I was working on branch feature1 and accidentally made a new branch feature2 without switching back to master first. Then I added a commit and pushed it to GitHub.
Now a PR that I submitted based on feature2 includes commit D, which it shouldn't.
I want to move feature2 so it's a direct descendant of master and no longer includes commit D.

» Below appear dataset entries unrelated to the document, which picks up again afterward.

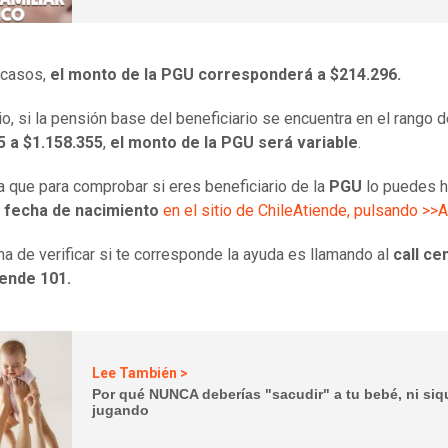
 casos,
el monto de la PGU corresponderá a $214.296.
o, si la pensión base del beneficiario se encuentra en el rango 
5 a $1.158.355
,
el monto de la PGU será variable
.
 que para comprobar si eres beneficiario de la
PGU
lo puedes h
 fecha de nacimiento
en el sitio de ChileAtiende, pulsando >>
ma de verificar si te corresponde la ayuda es llamando al
call ce
iende 101.
Lee También >
Por qué NUNCA deberías "sacudir" a tu bebé, ni siq
jugando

To illustrate, I want to turn this:
┌─────────────┐ ┌─────┐ ┌─────┐ ┌─────┐
│ master │────▶│ A │───▶│ B │───▶│ C │
└─────────────┘ └─────┘ └─────┘ └─────┘
╲
╲ ┌───────────┐ ┌─────┐
╲──────▶│ feature1 │───▶│ D │
└───────────┘ └─────┘
╲
╲ ┌───────────┐ ┌─────┐
╲───▶│ feature2 │───▶│ E │
└───────────┘ └─────┘
To this:
┌───────────┐ ┌─────┐
╱─────────────────────────────▶│ feature2 │───▶│ E │
╱ └───────────┘ └─────┘
╱
┌─────────────┐ ┌─────┐ ┌─────┐ ┌─────┐
│ master │────▶│ A │───▶│ B │───▶│ C │
└─────────────┘ └─────┘ └─────┘ └─────┘
╲
╲ ┌───────────┐ ┌─────┐
╲──────▶│ feature1 │────▶│ D │
└───────────┘ └─────┘
I read Move the most recent commit(s) to a new branch with Git. I'm sure the answer is in there somewhere, but among the dozens of replies I couldn't find one that seemed accurate and safe for this case.